Ze słów przedstawiciela resortu sprawiedliwości wynika, że rejestr ma mieć działanie prewencyjne. Pod tym względem jego ewentualne sukcesy będą dużo mniejsze niż w przypadku wspierania programów przeciwdziałania postawom przemocowym i edukacji równościowej, utożsamianymi przez obecną władzę ze złowrogą „ideologią gender”. Umieszczenie danych w rejestrze ma stanowić poszerzenie kary, a w wielu przypadkach wręcz ponowne ukaranie. Korzyści dla samych ofiar są wątpliwe, zwłaszcza że również one mogą być pośrednio napiętnowane. Współczucie dla ofiar gwałtu sprowadza się często do warstwy retorycznej, w praktyce ofiary są o oskarżane lub podejrzewane o „prowokowanie” gwałtu. Na razie w internecie krążą memy z wizerunkami sprawców, wśród których znajdują się teksty uderzające w ich ofiary (np. mówiące, że „niejedną p. trząsł”).
Inną kwestią jest tok rozumowania, zakładający skupianie uwagi na osobach szczególnie niebezpiecznych. Podobne rejestry można tworzyć w odniesieniu do sprawców innych przestępstw. Nie będzie to prowadzić do wzrostu bezpieczeństwa, niemniej samo myślenie ukierunkowane na rozpoznawanie ludzi niebezpiecznych grozi przyjęciem kolejnych rozwiązań zmierzających w kierunku umacniania społecznej kontroli. Jednym z takich mechanizmów może być szersze wykorzystywanie algorytmów w celu wykrywania osób potencjalnie zagrażających bezpieczeństwu, w myśl zasady „lepiej zapobiegać niż leczyć”.
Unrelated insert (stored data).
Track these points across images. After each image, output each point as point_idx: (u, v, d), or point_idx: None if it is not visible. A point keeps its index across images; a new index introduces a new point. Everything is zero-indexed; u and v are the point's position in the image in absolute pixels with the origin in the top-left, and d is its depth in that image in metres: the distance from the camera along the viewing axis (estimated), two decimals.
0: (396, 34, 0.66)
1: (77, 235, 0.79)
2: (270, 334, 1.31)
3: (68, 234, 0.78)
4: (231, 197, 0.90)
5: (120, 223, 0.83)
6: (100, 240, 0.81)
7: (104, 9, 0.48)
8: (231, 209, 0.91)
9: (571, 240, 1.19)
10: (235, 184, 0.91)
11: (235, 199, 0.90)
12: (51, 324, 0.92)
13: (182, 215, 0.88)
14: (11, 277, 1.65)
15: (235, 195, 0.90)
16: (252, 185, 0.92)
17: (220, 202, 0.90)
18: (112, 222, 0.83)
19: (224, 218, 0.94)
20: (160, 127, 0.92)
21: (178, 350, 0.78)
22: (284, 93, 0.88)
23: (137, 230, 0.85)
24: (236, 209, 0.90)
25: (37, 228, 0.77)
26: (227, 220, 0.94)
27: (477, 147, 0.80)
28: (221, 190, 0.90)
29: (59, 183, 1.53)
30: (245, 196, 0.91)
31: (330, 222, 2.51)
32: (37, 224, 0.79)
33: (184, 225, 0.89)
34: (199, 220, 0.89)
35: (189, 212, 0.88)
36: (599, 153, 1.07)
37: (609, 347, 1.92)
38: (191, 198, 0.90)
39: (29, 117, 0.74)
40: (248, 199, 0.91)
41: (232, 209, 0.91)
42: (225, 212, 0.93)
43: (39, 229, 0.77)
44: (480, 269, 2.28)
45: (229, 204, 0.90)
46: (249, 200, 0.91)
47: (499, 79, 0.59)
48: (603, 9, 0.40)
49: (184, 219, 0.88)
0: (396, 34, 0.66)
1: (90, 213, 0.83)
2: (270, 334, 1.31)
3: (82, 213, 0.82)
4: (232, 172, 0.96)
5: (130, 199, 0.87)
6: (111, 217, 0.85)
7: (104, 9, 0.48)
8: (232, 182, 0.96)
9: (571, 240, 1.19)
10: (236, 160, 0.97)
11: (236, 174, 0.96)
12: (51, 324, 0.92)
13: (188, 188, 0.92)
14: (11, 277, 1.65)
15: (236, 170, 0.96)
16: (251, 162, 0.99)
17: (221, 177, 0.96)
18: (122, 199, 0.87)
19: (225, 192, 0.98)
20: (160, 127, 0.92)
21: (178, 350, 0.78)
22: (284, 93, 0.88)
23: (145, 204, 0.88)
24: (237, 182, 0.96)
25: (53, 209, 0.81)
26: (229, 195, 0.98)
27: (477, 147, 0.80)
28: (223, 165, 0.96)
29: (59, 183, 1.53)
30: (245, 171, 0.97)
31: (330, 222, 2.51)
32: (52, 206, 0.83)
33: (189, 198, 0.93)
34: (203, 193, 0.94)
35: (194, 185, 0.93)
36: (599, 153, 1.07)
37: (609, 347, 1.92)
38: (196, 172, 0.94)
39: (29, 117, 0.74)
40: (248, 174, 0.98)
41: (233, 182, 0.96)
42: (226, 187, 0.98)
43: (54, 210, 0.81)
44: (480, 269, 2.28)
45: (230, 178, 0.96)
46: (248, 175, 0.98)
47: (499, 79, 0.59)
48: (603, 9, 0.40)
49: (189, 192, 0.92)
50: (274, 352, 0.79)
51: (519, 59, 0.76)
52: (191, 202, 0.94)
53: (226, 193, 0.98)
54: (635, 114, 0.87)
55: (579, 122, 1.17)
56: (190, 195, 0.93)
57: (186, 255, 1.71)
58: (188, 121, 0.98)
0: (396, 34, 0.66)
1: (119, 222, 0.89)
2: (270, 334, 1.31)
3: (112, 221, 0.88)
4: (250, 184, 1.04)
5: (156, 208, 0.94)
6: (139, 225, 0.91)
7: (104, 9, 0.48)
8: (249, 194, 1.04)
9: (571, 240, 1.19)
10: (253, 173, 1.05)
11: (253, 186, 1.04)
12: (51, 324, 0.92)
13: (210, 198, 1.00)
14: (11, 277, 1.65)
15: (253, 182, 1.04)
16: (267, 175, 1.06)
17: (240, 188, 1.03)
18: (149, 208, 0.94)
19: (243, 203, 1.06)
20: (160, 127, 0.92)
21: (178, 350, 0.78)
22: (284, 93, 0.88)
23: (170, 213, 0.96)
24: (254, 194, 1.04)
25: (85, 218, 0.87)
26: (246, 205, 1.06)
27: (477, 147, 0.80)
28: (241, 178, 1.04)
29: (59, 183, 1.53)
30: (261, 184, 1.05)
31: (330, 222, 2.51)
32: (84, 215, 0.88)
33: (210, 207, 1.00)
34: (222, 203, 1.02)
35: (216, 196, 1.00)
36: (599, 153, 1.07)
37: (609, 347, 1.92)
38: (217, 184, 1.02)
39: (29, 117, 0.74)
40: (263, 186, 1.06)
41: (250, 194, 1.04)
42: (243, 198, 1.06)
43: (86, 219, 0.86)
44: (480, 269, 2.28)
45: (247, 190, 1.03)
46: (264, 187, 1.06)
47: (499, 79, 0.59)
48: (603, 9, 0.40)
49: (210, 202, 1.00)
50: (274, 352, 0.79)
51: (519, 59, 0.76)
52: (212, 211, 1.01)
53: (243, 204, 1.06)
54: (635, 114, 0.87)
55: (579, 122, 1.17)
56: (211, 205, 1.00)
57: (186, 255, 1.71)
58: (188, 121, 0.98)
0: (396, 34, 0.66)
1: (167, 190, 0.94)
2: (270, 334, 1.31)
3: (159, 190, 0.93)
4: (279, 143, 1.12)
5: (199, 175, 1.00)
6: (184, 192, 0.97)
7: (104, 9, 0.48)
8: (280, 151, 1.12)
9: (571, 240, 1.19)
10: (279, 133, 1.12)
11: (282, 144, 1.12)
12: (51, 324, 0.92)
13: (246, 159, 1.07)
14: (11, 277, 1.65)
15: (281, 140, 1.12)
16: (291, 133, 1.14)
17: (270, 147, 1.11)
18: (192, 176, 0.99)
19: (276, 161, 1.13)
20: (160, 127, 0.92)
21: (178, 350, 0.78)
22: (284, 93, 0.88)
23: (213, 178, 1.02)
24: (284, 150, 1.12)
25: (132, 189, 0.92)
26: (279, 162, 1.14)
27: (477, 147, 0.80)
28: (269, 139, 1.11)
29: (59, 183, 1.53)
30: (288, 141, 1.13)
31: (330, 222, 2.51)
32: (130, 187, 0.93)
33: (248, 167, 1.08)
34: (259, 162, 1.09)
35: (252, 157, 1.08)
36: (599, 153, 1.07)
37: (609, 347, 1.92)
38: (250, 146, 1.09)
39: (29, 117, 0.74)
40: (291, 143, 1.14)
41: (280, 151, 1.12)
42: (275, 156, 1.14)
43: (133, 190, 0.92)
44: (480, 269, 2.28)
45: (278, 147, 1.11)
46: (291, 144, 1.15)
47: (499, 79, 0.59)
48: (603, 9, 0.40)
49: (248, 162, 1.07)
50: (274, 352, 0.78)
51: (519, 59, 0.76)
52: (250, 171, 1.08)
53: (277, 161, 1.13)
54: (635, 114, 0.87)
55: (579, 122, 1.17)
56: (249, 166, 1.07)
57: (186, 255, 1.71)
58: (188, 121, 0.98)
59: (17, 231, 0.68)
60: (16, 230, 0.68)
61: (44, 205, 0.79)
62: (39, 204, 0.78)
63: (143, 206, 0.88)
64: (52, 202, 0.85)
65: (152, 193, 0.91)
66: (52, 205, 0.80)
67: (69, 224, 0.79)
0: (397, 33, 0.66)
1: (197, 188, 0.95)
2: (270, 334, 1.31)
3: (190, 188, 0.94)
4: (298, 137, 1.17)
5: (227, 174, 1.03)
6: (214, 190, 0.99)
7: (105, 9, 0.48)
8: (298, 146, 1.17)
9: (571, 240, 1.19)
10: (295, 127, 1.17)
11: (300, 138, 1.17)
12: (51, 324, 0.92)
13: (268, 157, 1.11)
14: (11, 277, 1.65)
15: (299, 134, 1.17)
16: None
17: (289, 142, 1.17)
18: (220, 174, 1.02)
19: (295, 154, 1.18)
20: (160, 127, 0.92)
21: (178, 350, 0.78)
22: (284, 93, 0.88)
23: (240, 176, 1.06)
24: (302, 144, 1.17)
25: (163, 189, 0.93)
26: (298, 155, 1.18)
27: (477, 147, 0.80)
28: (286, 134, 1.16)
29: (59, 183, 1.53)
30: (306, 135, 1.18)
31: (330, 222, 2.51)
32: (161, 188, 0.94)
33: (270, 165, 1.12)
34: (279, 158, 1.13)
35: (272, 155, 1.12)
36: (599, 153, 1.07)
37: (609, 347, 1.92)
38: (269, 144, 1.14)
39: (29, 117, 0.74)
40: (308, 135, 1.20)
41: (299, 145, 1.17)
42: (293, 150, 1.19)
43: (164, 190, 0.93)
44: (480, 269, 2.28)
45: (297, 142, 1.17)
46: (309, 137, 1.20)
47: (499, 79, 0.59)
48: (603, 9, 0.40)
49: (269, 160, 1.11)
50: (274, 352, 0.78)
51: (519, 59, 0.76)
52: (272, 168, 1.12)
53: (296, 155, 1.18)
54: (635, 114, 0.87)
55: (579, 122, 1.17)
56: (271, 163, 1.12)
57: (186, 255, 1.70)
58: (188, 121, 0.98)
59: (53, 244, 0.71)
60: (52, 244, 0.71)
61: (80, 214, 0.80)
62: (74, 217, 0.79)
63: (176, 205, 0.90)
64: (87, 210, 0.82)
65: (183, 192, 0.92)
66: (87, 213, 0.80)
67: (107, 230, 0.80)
Postępu technologicznego nie zatrzymamy. Mamy natomiast wpływ na to, czego będziemy od niego oczekiwać. Zakładając, że możemy kontrolować osoby ze względu na ryzyko popełnienia przez nie przestępstw, skończymy w społeczeństwie, w którym nie będziemy znać ludzi, a jedynie potencjalnych kryminalistów. Tylko czy zwiększy to poziom bezpieczeństwa? Nie zamienimy społeczeństw w więzienia, możemy jednak doprowadzić do tego, że sprawcy nawet drobniejszych przestępstw nigdy nie zostaną przywróceni społeczeństwu. Obyśmy nie musieli wtedy mówić, że nie protestowaliśmy, gdy chodziło jedynie o sprawców przemocy seksualnej, bo w końcu to, co zrobili, budzi najwyższe obrzydzenie.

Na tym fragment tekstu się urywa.